===== Dataset excerpts =====
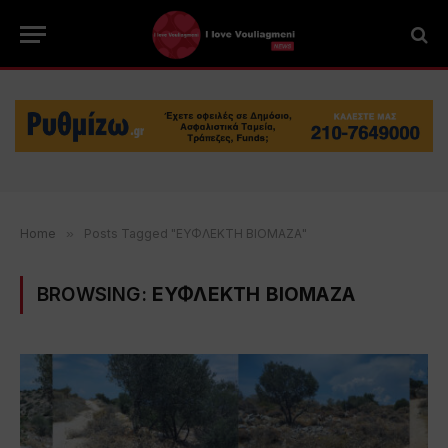
Home
»
Posts Tagged "ΕΥΦΛΕΚΤΗ ΒΙΟΜΑΖΑ"
BROWSING:
ΕΥΦΛΕΚΤΗ ΒΙΟΜΑΖΑ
=====
Activity » I would like the data copied exactly as it stands, with no pictures included.

Response area »
Home
»
Posts Tagged "ΕΥΦΛΕΚΤΗ ΒΙΟΜΑΖΑ"
BROWSING:
ΕΥΦΛΕΚΤΗ ΒΙΟΜΑΖΑ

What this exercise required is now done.